Dr. Thacker was a postdoctoral fellow at the USDA Avian Disease and Oncology Laboratory in East Lansing from 1992–94 before she accepted a research associate position in the Veterinary Medical Research Institute at Iowa State University. She was promoted to assistant professor (tenure track) in 1998, associate professor with tenure in 2000, and full professor in 2006. In 2008, Dr. Thacker became a National Program Leader at the USDA Agriculture Research Service (ARS) in Beltsville, Maryland. She continued in this position until November of 2015, when she became the first center director for USDA-ARS’s National Poultry Research Center in Athens, Georgia. She retired in February of 2019.
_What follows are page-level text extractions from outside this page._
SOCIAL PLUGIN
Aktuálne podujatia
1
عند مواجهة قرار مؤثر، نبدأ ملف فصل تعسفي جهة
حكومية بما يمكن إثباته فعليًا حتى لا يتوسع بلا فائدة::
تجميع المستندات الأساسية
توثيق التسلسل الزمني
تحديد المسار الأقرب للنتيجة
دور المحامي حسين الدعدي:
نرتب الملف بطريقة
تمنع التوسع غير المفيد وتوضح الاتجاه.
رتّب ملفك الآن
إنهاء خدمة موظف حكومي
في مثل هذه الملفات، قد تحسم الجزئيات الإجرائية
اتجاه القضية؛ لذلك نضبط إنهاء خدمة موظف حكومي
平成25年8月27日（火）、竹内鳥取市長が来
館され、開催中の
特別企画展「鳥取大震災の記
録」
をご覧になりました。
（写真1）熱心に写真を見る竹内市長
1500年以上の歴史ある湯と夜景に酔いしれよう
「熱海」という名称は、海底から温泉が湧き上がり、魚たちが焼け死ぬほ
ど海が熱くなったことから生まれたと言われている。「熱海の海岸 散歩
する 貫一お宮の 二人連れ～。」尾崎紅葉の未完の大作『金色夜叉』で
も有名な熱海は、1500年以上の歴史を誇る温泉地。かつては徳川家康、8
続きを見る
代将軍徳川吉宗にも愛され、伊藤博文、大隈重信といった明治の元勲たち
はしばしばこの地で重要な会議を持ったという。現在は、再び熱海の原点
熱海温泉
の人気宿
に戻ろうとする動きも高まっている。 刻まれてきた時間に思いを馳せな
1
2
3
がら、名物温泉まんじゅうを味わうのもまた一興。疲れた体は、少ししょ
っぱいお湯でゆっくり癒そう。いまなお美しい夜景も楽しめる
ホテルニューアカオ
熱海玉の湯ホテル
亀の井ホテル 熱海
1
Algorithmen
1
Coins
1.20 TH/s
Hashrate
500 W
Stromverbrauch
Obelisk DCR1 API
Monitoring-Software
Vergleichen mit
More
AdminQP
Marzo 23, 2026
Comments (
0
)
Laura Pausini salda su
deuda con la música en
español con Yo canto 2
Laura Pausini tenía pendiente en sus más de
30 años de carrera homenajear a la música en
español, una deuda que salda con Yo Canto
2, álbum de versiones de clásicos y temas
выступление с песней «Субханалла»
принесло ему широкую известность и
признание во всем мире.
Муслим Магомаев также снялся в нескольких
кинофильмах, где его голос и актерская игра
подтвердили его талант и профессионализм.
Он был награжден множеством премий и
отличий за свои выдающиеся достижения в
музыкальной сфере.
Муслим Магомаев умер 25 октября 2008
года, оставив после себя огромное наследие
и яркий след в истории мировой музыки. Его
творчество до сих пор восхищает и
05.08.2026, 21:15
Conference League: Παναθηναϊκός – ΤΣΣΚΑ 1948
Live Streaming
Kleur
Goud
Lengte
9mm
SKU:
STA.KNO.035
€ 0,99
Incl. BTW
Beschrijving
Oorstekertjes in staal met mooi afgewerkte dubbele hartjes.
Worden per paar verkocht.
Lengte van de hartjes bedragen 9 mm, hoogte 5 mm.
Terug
Dawn E. Christenson received her animal technology certificate from MSU in 1979. She began teaching in the MSU Veterinary Technology Program in 1981, where she made a lasting impression on many students. In 1997, she published the first edition of the textbook Veterinary Medical Terminology (Elsevier), which has been used by veterinary nursing and DVM students at MSU and many other institutions. She has created terminology flash cards as a compendium and an online veterinary medical terminology resource to accompany the second edition of the textbook. In 2019, she published the third edition of Veterinary Medical Terminology.
Throughout her career, Christenson has promoted the advancement of veterinary nursing through her service to state and national organizations including the Michigan Association of Veterinary Technicians, the National Association of Veterinary Technicians in America, the Association of Veterinary Technician Educators, and the –American Association of Veterinary State Boards-Veterinary Technician National Exam Committee. Prior to her retirement from MSU in 2011, Dawn began to pursue a master’s degree in Divinity at Chicago Theological Seminary. She studied part-time while she worked full-time in hospice care and, eventually, in the MSU Veterinary Medical Center, where she worked on the Emergency and Critical Care Medicine Service for six years. She graduated in 2016 and currently serves communities in transitional ministry.